> **Selection**
* start *

The following code compiles and runs without errors on linux but gives error
"Error validating program: 'Validation Failed: No vertex array object bound."
on mac OS 10.14.2 (Mojave). Note that the program compiles successfully but has a problem during runtime.
MacBook Pro (Retina, 15-inch, Mid 2015)
I am compiling using g++ -std=c++11 test.cpp -w -framework OpenGL -lglfw -lGLEW -o p
test.cpp
#include <bits/stdc++.h>
#include <GL/glew.h>
#include <GLFW/glfw3.h>
#include <glm/glm.hpp>
#include <glm/gtc/matrix_transform.hpp>
#include <glm/gtc/type_ptr.hpp>
using namespace std;
#define cout(a) cout<<a<<endl
// IDs
GLuint VAO, VBO, VAO2, VBO2, shaderID, uniformModel;
float scale = 1.0, x = 0.0, y = 0.0;
const int numPoints = 50000;
const char* vShader = "shader.vert";
const char* fShader = "shader.frag";
void createSierpinskiGasket()

* end *

> **Material shown**
* start *

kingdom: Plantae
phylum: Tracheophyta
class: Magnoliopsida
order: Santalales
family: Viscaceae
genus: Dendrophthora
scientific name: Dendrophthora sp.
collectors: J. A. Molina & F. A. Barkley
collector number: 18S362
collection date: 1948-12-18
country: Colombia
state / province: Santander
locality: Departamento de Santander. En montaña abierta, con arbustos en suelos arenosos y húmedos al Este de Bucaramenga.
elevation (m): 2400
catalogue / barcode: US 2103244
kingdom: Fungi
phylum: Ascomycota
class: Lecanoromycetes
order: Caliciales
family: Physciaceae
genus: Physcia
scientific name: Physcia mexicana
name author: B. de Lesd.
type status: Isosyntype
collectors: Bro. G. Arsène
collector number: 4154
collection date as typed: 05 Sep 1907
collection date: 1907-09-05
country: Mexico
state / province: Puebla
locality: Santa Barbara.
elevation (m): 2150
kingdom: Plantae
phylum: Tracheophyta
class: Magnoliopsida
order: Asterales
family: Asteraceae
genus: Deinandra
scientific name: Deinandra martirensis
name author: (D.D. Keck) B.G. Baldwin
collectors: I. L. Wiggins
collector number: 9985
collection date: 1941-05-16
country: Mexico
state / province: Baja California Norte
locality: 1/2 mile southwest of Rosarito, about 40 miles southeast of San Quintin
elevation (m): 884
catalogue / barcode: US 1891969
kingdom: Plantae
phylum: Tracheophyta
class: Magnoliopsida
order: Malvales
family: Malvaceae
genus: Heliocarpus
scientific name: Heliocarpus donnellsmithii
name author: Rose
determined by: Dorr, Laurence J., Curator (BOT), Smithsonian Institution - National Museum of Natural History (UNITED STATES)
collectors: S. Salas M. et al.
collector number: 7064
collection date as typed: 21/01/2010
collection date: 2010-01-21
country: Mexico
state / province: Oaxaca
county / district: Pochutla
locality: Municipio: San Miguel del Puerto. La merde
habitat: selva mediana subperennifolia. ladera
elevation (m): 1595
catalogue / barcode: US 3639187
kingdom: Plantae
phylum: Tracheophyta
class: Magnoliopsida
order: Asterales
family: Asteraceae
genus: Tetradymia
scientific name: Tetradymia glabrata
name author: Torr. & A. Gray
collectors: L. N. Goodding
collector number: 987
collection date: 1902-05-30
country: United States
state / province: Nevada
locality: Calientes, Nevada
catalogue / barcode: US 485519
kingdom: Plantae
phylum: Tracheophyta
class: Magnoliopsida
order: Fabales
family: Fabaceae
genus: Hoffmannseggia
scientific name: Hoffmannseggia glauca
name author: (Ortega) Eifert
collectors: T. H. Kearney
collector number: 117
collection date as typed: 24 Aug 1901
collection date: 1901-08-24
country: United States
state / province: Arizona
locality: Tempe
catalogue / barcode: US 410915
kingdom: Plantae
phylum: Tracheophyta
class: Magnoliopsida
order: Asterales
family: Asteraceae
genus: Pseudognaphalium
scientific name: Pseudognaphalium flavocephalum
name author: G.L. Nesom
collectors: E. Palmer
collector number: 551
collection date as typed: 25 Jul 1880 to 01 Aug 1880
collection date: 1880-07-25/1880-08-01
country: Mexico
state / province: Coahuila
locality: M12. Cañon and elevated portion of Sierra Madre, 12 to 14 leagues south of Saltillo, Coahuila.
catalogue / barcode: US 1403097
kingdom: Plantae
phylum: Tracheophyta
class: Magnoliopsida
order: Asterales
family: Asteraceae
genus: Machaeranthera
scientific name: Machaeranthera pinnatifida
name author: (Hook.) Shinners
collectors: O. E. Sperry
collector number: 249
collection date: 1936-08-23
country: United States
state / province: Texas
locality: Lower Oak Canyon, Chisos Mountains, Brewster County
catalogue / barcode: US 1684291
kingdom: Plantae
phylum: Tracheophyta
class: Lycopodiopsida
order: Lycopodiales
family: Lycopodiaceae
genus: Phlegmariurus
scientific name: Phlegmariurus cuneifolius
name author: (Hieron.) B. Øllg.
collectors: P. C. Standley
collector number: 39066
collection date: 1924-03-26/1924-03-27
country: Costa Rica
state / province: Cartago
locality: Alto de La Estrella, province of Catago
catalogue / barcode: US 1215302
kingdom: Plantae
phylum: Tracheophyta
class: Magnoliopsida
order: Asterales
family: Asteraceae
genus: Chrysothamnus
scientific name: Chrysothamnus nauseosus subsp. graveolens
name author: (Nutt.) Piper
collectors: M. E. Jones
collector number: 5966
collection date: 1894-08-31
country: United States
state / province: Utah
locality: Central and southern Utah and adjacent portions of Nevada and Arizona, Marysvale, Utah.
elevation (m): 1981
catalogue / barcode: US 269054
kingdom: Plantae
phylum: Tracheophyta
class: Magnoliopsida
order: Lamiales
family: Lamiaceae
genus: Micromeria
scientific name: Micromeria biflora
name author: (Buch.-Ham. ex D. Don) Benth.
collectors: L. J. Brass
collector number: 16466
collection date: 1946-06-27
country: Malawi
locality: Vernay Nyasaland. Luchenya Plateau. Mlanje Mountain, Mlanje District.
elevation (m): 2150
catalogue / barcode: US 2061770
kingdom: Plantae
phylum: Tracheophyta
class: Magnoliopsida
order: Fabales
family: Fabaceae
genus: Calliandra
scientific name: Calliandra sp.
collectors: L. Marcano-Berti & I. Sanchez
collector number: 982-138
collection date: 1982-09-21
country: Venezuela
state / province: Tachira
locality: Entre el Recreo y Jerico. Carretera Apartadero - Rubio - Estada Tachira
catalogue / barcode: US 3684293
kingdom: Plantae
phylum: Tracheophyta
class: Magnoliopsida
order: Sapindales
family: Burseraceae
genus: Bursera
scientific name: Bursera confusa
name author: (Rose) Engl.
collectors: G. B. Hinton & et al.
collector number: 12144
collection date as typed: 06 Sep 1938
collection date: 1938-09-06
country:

* end *

> **Direction 1**
Convert the listing, from its first line through the line containing "country: Colombia", into a two-column CSV with the headers field and entry. Write one row per line, put each value in its own quoted field, and turn any line breaks into spaces.
> **Direction 2**
Carry on the post about the OpenGL error on macOS from the point where it stops.

> **Task output 1**
field,entry
"kingdom:","Plantae"
"phylum:","Tracheophyta"
"class:","Magnoliopsida"
"order:","Santalales"
"family:","Viscaceae"
"genus:","Dendrophthora"
"scientific name:","Dendrophthora sp."
"collectors:","J. A. Molina & F. A. Barkley"
"collector number:","18S362"
"collection date:","1948-12-18"
"country:","Colombia"

> **Task output 2**
{
GLfloat points[3 * numPoints];
GLfloat vertices[] = {
-1.0f, -1.0f, 0.0f,
0.0f, 1.0f, 0.0f,
1.0f, -1.0f, 0.0f
};
points[0] = 0.25f; points[1] = 0.50f; points[2] = 0.0f;
for(int i = 3; i < numPoints * 3; i += 3)
{
int j = rand() % 3;
points[i] = (points[i - 3] + vertices[j * 3]) / 2.0;
points[i + 1] = (points[i - 2] + vertices[j * 3 + 1]) / 2.0;
points[i + 2] = (points[i - 1] + vertices[j * 3 + 2]) / 2.0;
}
glGenVertexArrays(1, &VAO2);
glBindVertexArray(VAO2);
glGenBuffers(1, &VBO2);
glBindBuffer(GL_ARRAY_BUFFER, VBO2);
glBufferData(GL_ARRAY_BUFFER, sizeof(points), points, GL_STATIC_DRAW);
glVertexAttribPointer(0, 3, GL_FLOAT, GL_FALSE, 0, 0);
glEnableVertexAttribArray(0);
glBindBuffer(GL_ARRAY_BUFFER, 0);
glBindVertexArray(0);
}
void createTriangle()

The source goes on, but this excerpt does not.